In the midst of the hustle and bustle of the holiday season, many of us may find ourselves becoming exceedingly stressed with trying to have a perfect holiday.  Along with the good tidings and cheer comes the stress of planning, shopping, wrapping, baking, decorating, hosting etc., etc., etc.  Setting priorities and taking a more realistic approach may just allow you more time to enjoy the true meaning of the holidays, spending not money, but time with friends and loved ones.  Perhaps it’s time to break with routine and cross perfectionism off your list.  These tips may help you to reassess and take some of the pressure off.

Simplify.  You will still need to make a list, but perhaps you can cut that list down to a reasonable size.  Concentrate on the holiday tasks that you really enjoy and eliminate others.  You don’t have to accept every invite or every request to volunteer.  Remember, it’s okay to politely decline. 

Delegate.  Santa has helpers, why shouldn’t you?  Enlist family members or hire extra help if that is within your budget.  You don’t have to do it all yourself and getting the kids involved can lead to enjoyable time spending.  Be specific with what you would like everyone to do and remember, it doesn’t have to be perfect. 

Give and receive.  Instead of buying a friend or relative a gift they don’t need or may return, consider buying event tickets or a restaurant certificate and then attend together.  That sweater you bought will be long forgotten before the memory of an evening out together fades. 

A gift of time is timeless.  Think in terms of what your gift receiver will really appreciate.  Offer to take an elderly person out to lunch.  Go for lunch or manicures with your best friends.  Give an evening of babysitting so your friend or neighbor can have a night out. 

Start a new tradition.  If your children are getting older or no longer live at home and if it’s within your budget, consider taking a family trip in lieu of presents and material gifts.  It doesn’t necessarily need to happen at holiday time.  Book and travel off season to get the best deals. 

Keep moving.  Even when time crunched, you can still find time for some exercise stress reduction.  Taking a family walk after dinner to view lights and decorations is one way to enjoy the holidays, stay healthy and burn off extra calories. 

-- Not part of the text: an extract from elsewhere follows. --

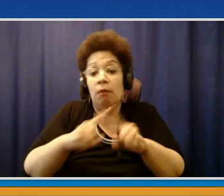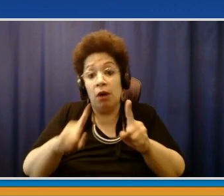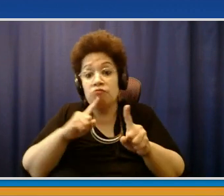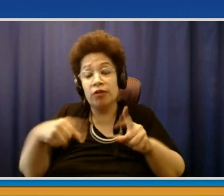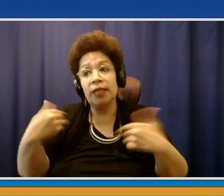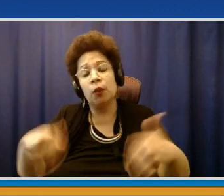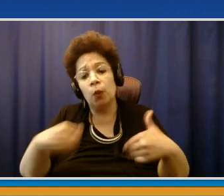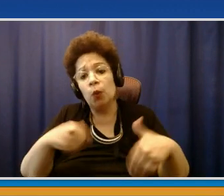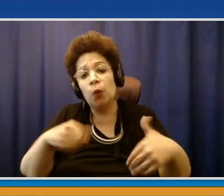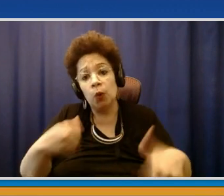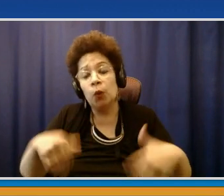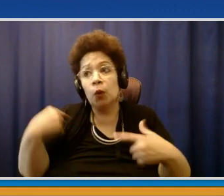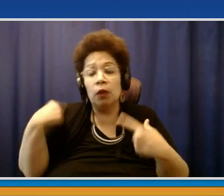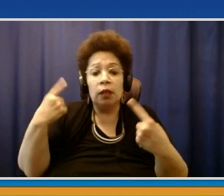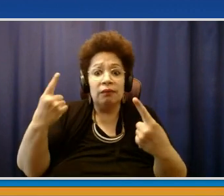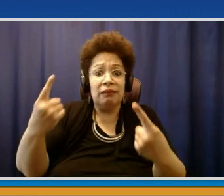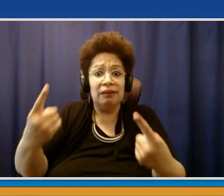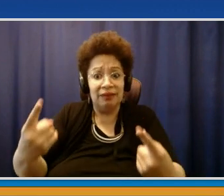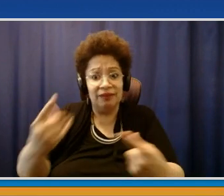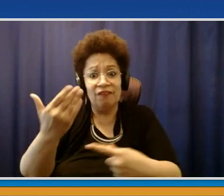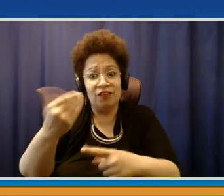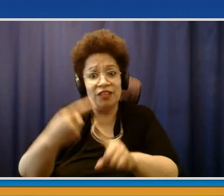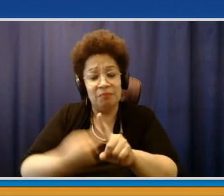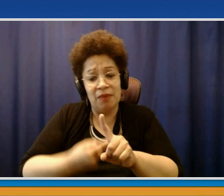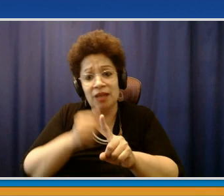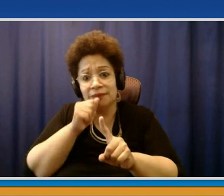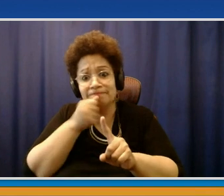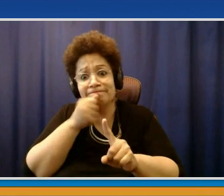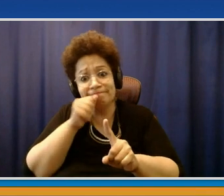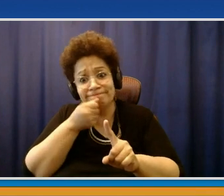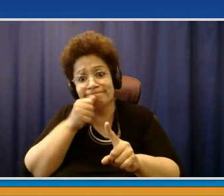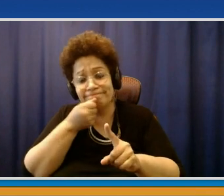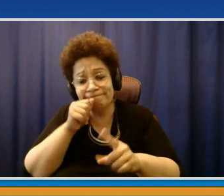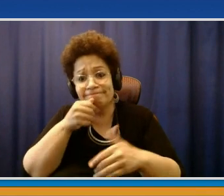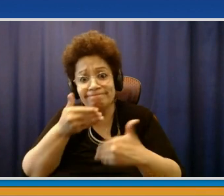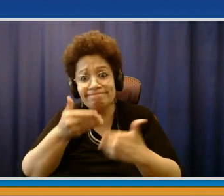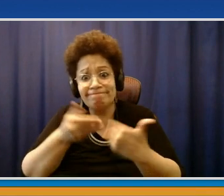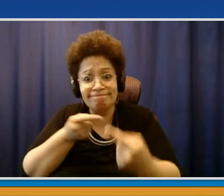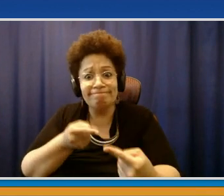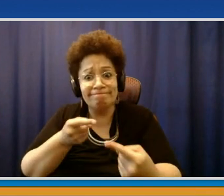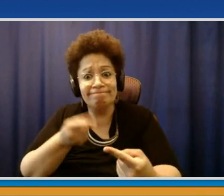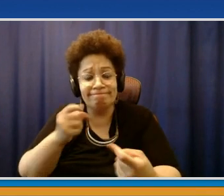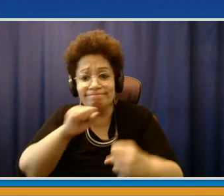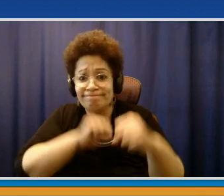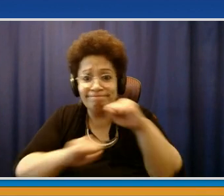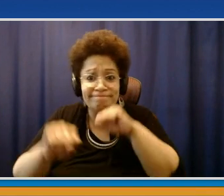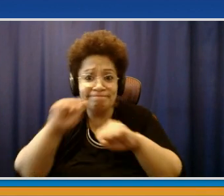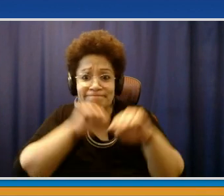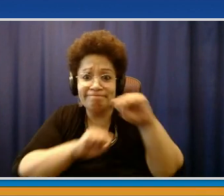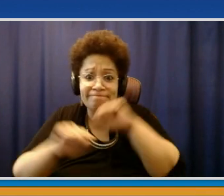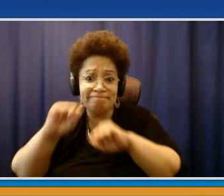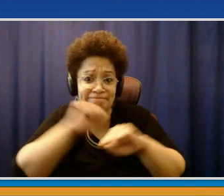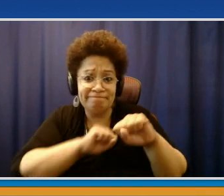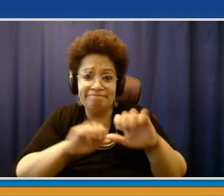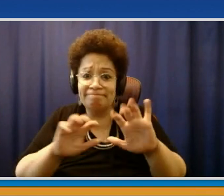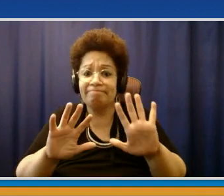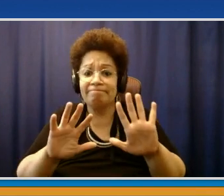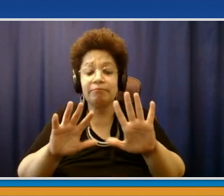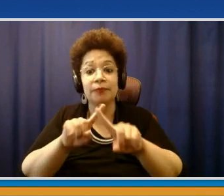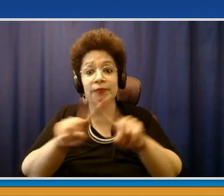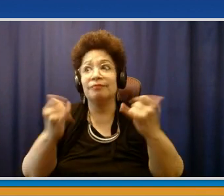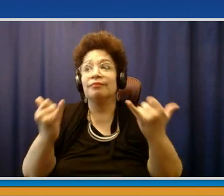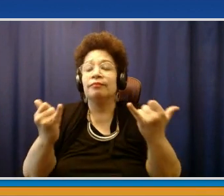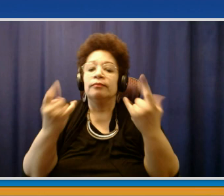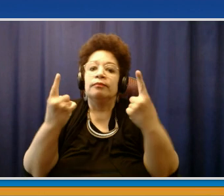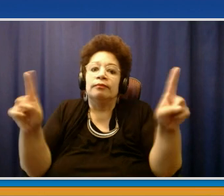after this all started. But the exciting part now are things starting to open up. The biggest problem now is, you know, when we can take the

Maintain your perspective.   How much money you spend is not as important as the  thoughtfulness of the gift.  If you have a talent, use it.  Knit a scarf, frame a picture, bake something special.  These are the gifts that are appreciated and not soon forgotten. 

Focus. – Decide what is most important to you and concentrate your energy meeting those goals.  You create your own expectations.  If it’s more work than fun, it’s time to reassess.  You’re the one who gets to choose how much pressure you put on yourself.  With awareness, you can turn that down a notch or two. 

Enjoy!  Embrace the season and be grateful for the time you spend with family and friends.  And give yourself a big pat on the back for creating the Holiday you really want whether you pull out all the stops, have an intimate family gathering, or revel in a quiet holiday watching the sunset on a beach.